Saved data entries:
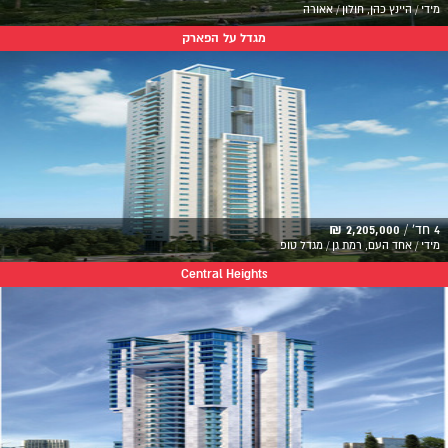
מידי / היינץ כהן, חולון / אאורה
מגדל על הפארק
4 חד' /
2,205,000 ₪
מידי / אחד העם, רמת גן / מגדל טופ
Central Heights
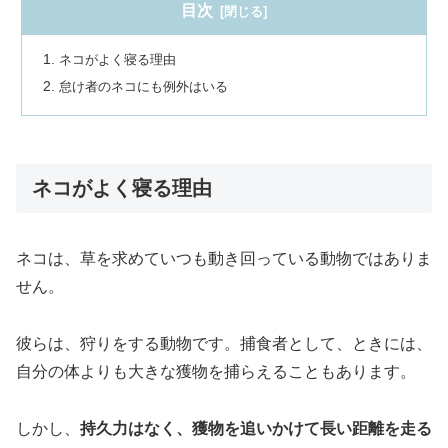
目次
ネコがよく寝る理由
怠け者のネコにも例外はいる
ネコがよく寝る理由
ネコは、草を求めていつも動き回っている動物ではありま
せん。
彼らは、狩りをする動物です。捕食者として、ときには、
自分の体よりも大きな獲物を捕らえることもあります。
しかし、
持久力はなく、獲物を追いかけて長い距離を走る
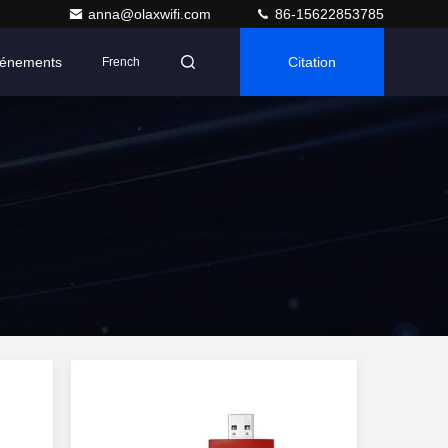
anna@olaxwifi.com
86-15622853785
énements
Citation
French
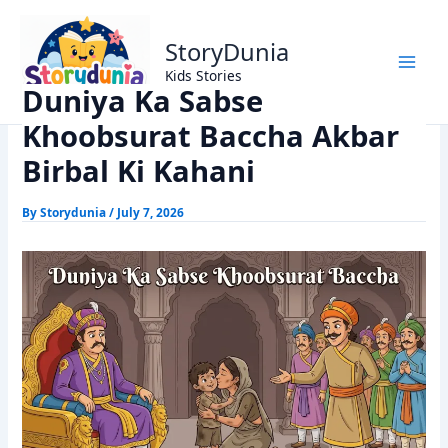
Skip
Home
Akbar Birbal Stories
to
Duniya Ka Sabse Khoobsurat Baccha Akbar Birbal Ki Kahani
StoryDunia
content
Kids Stories
Duniya Ka Sabse
Khoobsurat Baccha Akbar
Birbal Ki Kahani
By
Storydunia
/
July 7, 2026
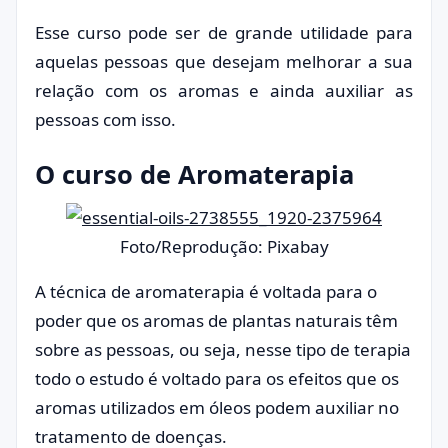
Esse curso pode ser de grande utilidade para
aquelas pessoas que desejam melhorar a sua
relação com os aromas e ainda auxiliar as
pessoas com isso.
O curso de Aromaterapia
Foto/Reprodução: Pixabay
A técnica de aromaterapia é voltada para o
poder que os aromas de plantas naturais têm
sobre as pessoas, ou seja, nesse tipo de terapia
todo o estudo é voltado para os efeitos que os
aromas utilizados em óleos podem auxiliar no
tratamento de doenças.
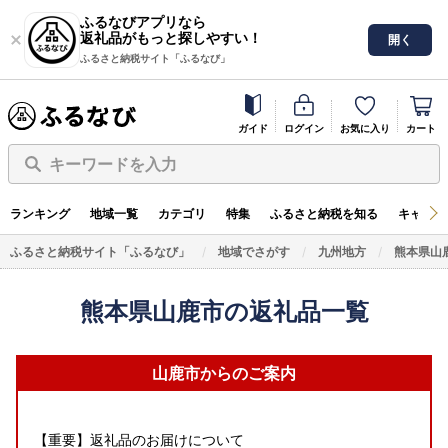
ふるなびアプリなら
返礼品がもっと探しやすい！
開く
ふるさと納税サイト「ふるなび」
ガイド
ログイン
お気に入り
カート
キーワードを入力
ランキング
地域一覧
カテゴリ
特集
ふるさと納税を知る
キャンペ
ふるさと納税サイト「ふるなび」
地域でさがす
九州地方
熊本県山
熊本県山鹿市の返礼品一覧
山鹿市からのご案内
【重要】返礼品のお届けについて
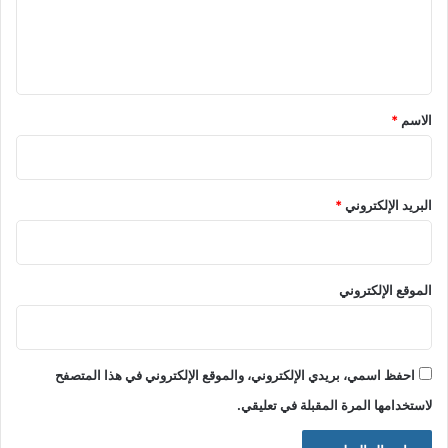
ل
ي
ق
*
الاسم
*
البريد الإلكتروني
*
الموقع الإلكتروني
احفظ اسمي، بريدي الإلكتروني، والموقع الإلكتروني في هذا المتصفح
لاستخدامها المرة المقبلة في تعليقي.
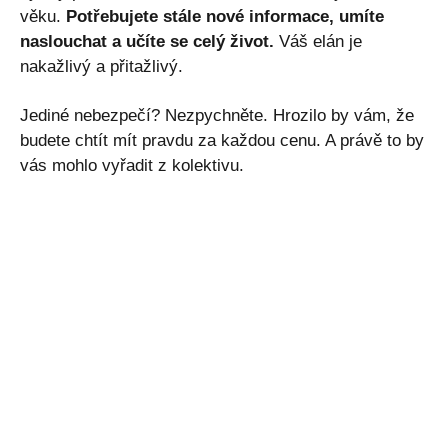
věku.
Potřebujete stále nové informace, umíte
naslouchat a učíte se celý život.
Váš elán je
nakažlivý a přitažlivý.
Jediné nebezpečí? Nezpychněte. Hrozilo by vám, že
budete chtít mít pravdu za každou cenu. A právě to by
vás mohlo vyřadit z kolektivu.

• _Activity_:
Your answer must be an exact copy of every entry, with the pictures left out.

• _Response to this exercise_:
מידי / היינץ כהן, חולון / אאורה
מגדל על הפארק
4 חד' /
2,205,000 ₪
מידי / אחד העם, רמת גן / מגדל טופ
Central Heights
目次
ネコがよく寝る理由
怠け者のネコにも例外はいる
ネコがよく寝る理由
ネコは、草を求めていつも動き回っている動物ではありま
せん。
彼らは、狩りをする動物です。捕食者として、ときには、
自分の体よりも大きな獲物を捕らえることもあります。
しかし、
持久力はなく、獲物を追いかけて長い距離を走る
anna@olaxwifi.com
86-15622853785
énements
Citation
French
Skip
Home
Akbar Birbal Stories
to
Duniya Ka Sabse Khoobsurat Baccha Akbar Birbal Ki Kahani
StoryDunia
content
Kids Stories
Duniya Ka Sabse
Khoobsurat Baccha Akbar
Birbal Ki Kahani
By
Storydunia
/
July 7, 2026
Esse curso pode ser de grande utilidade para
aquelas pessoas que desejam melhorar a sua
relação com os aromas e ainda auxiliar as
pessoas com isso.
O curso de Aromaterapia
Foto/Reprodução: Pixabay
A técnica de aromaterapia é voltada para o
poder que os aromas de plantas naturais têm
sobre as pessoas, ou seja, nesse tipo de terapia
todo o estudo é voltado para os efeitos que os
aromas utilizados em óleos podem auxiliar no
tratamento de doenças.
ふるなびアプリなら
返礼品がもっと探しやすい！
開く
ふるさと納税サイト「ふるなび」
ガイド
ログイン
お気に入り
カート
キーワードを入力
ランキング
地域一覧
カテゴリ
特集
ふるさと納税を知る
キャンペ
ふるさと納税サイト「ふるなび」
地域でさがす
九州地方
熊本県山
熊本県山鹿市の返礼品一覧
山鹿市からのご案内
【重要】返礼品のお届けについて
ل
ي
ق
*
الاسم
*
البريد الإلكتروني
*
الموقع الإلكتروني
احفظ اسمي، بريدي الإلكتروني، والموقع الإلكتروني في هذا المتصفح
لاستخدامها المرة المقبلة في تعليقي.
věku.
Potřebujete stále nové informace, umíte
naslouchat a učíte se celý život.
Váš elán je
nakažlivý a přitažlivý.
Jediné nebezpečí? Nezpychněte. Hrozilo by vám, že
budete chtít mít pravdu za každou cenu. A právě to by
vás mohlo vyřadit z kolektivu.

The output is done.